WORK TO COMPLETE => Summarize the profile of the grocery checker Tom Oliski in two sentences.

DOCUMENT SEGMENT =>
==========

Tom, the Schnucks guy
I recently had the embarrassing experience of going through the checkout at the Schnucks on Forum Boulevard and suddenly realizing I had forgotten to bring my wallet.
“No problem,” said the checker, Tom Oliski, reaching for his wallet. “I’ll front you the money and save you a trip home and back.”
“No,” I said, gesturing toward my grocery bags. “I’ll take them over to the service desk and go get the wallet.”
“Okay,” he said. “Say hi to your wife, Jan.”
Surprised? Not if you know Oliski, the best- known, best-liked, busiest checker in the town’s grocery business. He’s a supermarket superstar.
Tom is 53 and stands about 5 feet 6 inches tall. His nickname, Bowser, is tattooed on his right arm. It began when, as a child, he mistakenly ate his dog’s scrap meat from a “bowser bag.”
Oliski had formal training as an actor but didn’t make it a profession, and he failed baseball umpire school because he was too short. So Oliski makes a performance out of his job. His checkout aisle is his stage. Customers actually shun shorter lines, standing four and five deep, just to interact while paying for their milk and eggs.
Oliski lives with his wife, Francesca, and two children on a 15-acre farm outside of Ashland. He moved to Ashland from California to get away from the fast-paced life style. He got to California hitchhiking from St. Louis at age 28 and stayed there for two decades before returning to Missouri.
He returned from a break in the grocery business after a short time as a higher paid radiology technician because in that job he could not emotionally handle seeing sick children.
He’s been a checker for 19 years, the age of many of the other people he works with.
“I tell these young college kids here to learn from Tom and be more like him,” said Bill Crisco, the Schnucks manager. “He’s a person without walls.”
Oliski knows his customers with an almost encyclopedic memory. He can remind them when they have forgotten an item. He knows family members’ names, when the grandkids are coming, and asks customers question such as, “How’s your lumbago?”
One couple told him they would not shop on his days off. More than 100 customers visited him in the hospital when he had both knees replaced, the seventh knee operation that’s resulted from his soccer days. He had to keep a list and thank everyone who visited. His other passion is baseball, and he once had a part-time job as a baseball scout.
Customers actually bring in out-of-town relatives to introduce them to “their friendly checker, Tom.” Others often refer to him simply as the Schnucks Guy.
From casual conversations, friendships are formed. One customer gave him a five-gallon bucket of old golf balls for his son to learn the game. Another customer offered a lake place for a family getaway.
He gives away his secret: He learns customers’ names from checks and credit cards.
“I always call customers Mr. or Mrs. until they ask me to call them by their first name. It usually takes five visits,” he said.
If a Mr. and Mrs. Smith shop together, and then one day Mr. Smith is not there, Tom asks how he is doing. The wife will give him an opening, saying something like her husband has a bad back.
This goes into a memory bank, and the next time in Tom’s aisle, Mr. Smith, gets asked how the back is coming along. You’re not lifting anything heavy, are you?
He gives kids stickers, a way to help parents say no to the candy at the checkout counter. It diverts kids’ attention, and parents thank him.
I asked him if he is always so happy. His reply was that he would not allow myself to be in a bad mood and share that with anyone.
“It is not an act; it’s a personal touch that needs to be taken for each customer,” he told me. “Groceries cost enough, and I am there to give a service. People say whenever they come to the store, ‘you always make me feel better.’ That makes my day.”
That’s why customers sometimes stand four-deep when other aisles are less crowded.

==========

THE DATA =>
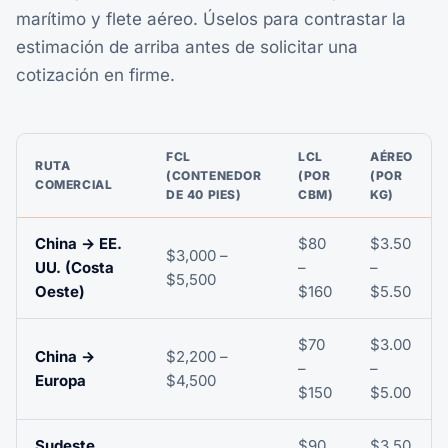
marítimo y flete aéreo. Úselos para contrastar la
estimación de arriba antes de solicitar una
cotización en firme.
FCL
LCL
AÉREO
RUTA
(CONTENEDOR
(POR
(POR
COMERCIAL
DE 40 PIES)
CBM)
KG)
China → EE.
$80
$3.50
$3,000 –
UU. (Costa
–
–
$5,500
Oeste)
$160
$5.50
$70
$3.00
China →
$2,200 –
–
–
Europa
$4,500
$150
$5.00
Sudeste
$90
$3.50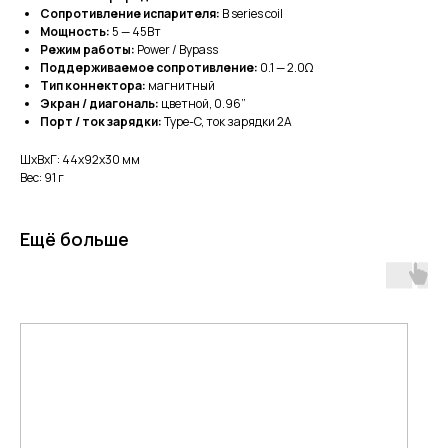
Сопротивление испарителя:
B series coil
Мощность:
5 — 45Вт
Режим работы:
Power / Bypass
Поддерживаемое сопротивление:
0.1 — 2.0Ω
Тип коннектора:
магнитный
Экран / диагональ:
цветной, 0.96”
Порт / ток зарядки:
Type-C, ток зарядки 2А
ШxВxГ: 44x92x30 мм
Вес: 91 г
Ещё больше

==========

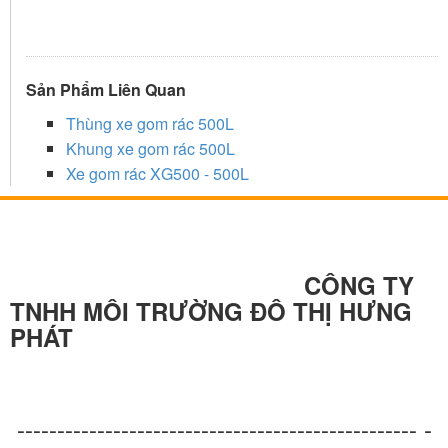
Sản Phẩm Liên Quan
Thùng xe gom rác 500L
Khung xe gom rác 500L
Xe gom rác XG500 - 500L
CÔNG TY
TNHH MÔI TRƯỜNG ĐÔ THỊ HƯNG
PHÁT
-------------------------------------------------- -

==========

RESPONSE TO THE EXERCISE => Tom Oliski, a checker for 19 years at the Schnucks on Forum Boulevard, is described as the best-known, best-liked and busiest checker in the town's grocery business, and customers stand four and five deep in his aisle rather than use shorter lines. He remembers customers' names and details of their lives, learning the names from checks and credit cards, and he says his manner is not an act but a personal touch that each customer deserves.